Mostly, however, he expressed frustration over the financial crisis that threatens to overshadow the final year and a half of his governorship.
All sides -- legislative Republicans, Democrats and the governor -- have pledged to plug California's deficit by the end of June. The new fiscal year begins July 1.
"We will meet the July 1 deadline," Senate leader Darrell Steinberg (D-Sacramento) said in an e-mail to The Times.
If lawmakers fall short of that goal, as they have many years, Schwarzenegger's refusal to borrow would leave the nation's most populous state with no way to pay its bills.
"Payment deferrals and IOUs -- that's all we would be left with," said Hallye Jordan, a spokeswoman for state Controller John Chiang, who monitors California's cash flow. Chiang reported Wednesday that the state's revenues have fallen $827 million below projections made only weeks ago.

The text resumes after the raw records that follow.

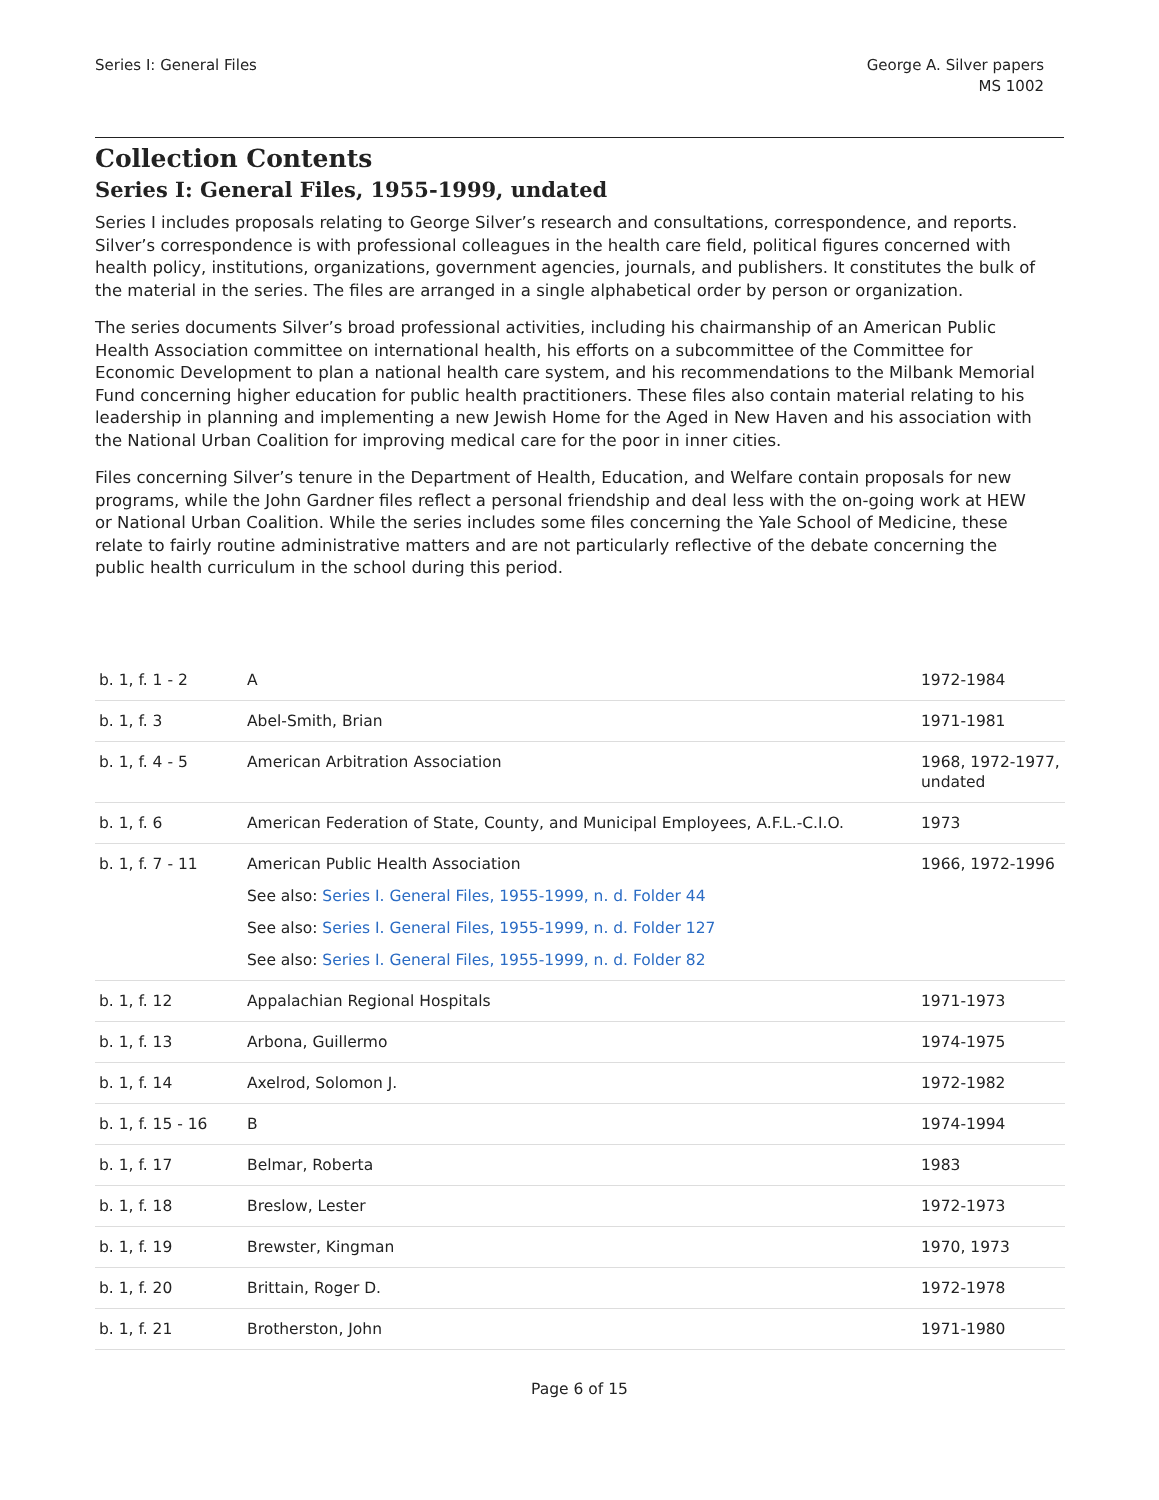Series I: General Files George A. Silver papers
MS 1002
Collection Contents
Series I: General Files, 1955-1999, undated
Series I includes proposals relating to George Silver’s research and consultations, correspondence, and reports. Silver’s correspondence is with professional colleagues in the health care field, political figures concerned with health policy, institutions, organizations, government agencies, journals, and publishers. It constitutes the bulk of the material in the series. The files are arranged in a single alphabetical order by person or organization.
The series documents Silver’s broad professional activities, including his chairmanship of an American Public Health Association committee on international health, his efforts on a subcommittee of the Committee for Economic Development to plan a national health care system, and his recommendations to the Milbank Memorial Fund concerning higher education for public health practitioners. These files also contain material relating to his leadership in planning and implementing a new Jewish Home for the Aged in New Haven and his association with the National Urban Coalition for improving medical care for the poor in inner cities.
Files concerning Silver’s tenure in the Department of Health, Education, and Welfare contain proposals for new programs, while the John Gardner files reflect a personal friendship and deal less with the on-going work at HEW or National Urban Coalition. While the series includes some files concerning the Yale School of Medicine, these relate to fairly routine administrative matters and are not particularly reflective of the debate concerning the public health curriculum in the school during this period.
| b. 1, f. 1 - 2 | A | 1972-1984 |
| b. 1, f. 3 | Abel-Smith, Brian | 1971-1981 |
| b. 1, f. 4 - 5 | American Arbitration Association | 1968, 1972-1977, undated |
| b. 1, f. 6 | American Federation of State, County, and Municipal Employees, A.F.L.-C.I.O. | 1973 |
| b. 1, f. 7 - 11 | American Public Health Association See also: Series I. General Files, 1955-1999, n. d. Folder 44 See also: Series I. General Files, 1955-1999, n. d. Folder 127 See also: Series I. General Files, 1955-1999, n. d. Folder 82 | 1966, 1972-1996 |
| b. 1, f. 12 | Appalachian Regional Hospitals | 1971-1973 |
| b. 1, f. 13 | Arbona, Guillermo | 1974-1975 |
| b. 1, f. 14 | Axelrod, Solomon J. | 1972-1982 |
| b. 1, f. 15 - 16 | B | 1974-1994 |
| b. 1, f. 17 | Belmar, Roberta | 1983 |
| b. 1, f. 18 | Breslow, Lester | 1972-1973 |
| b. 1, f. 19 | Brewster, Kingman | 1970, 1973 |
| b. 1, f. 20 | Brittain, Roger D. | 1972-1978 |
| b. 1, f. 21 | Brotherston, John | 1971-1980 |
Page 6 of 15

Amid a cash crunch earlier this year, the state deferred some payments, including taxpayer refund checks. But California has not issued IOUs since the early 1990s.
Schwarzenegger has proposed slicing deep into public schools and eliminating college student grants, health insurance for 930,000 poor children and the state's welfare-to-work program. But the Democrats who dominate the Legislature have countered that they will not disassemble California's social safety net.
In the Senate, Democrats have sketched a counter-proposal that would drain the state's reserves and rely on hopes for a rosier economic future to hold off the deepest of the cuts. Their plan would resolve up to $20 billion of the projected $24-billion deficit.
The governor called that approach "hallucinatory" on Tuesday and "irresponsible" on Wednesday. "We have not hit the bottom" of the economic crisis, he told The Times.
Some rank-and-file Democrats are holding out hope of raising taxes to close the deficit. And the state's largest labor group, the Service Employees International Union, launched a $1-million TV advertising campaign Wednesday to press for more taxes on oil, tobacco and liquor.
Eliseo Medina, SEIU's national executive vice president, said the governor "ought to be worrying about trying to maintain services instead of trying to kill the messenger."
Support from some Republican lawmakers, most of whom have said no to further taxes, would be needed for such proposals to pass the Legislature.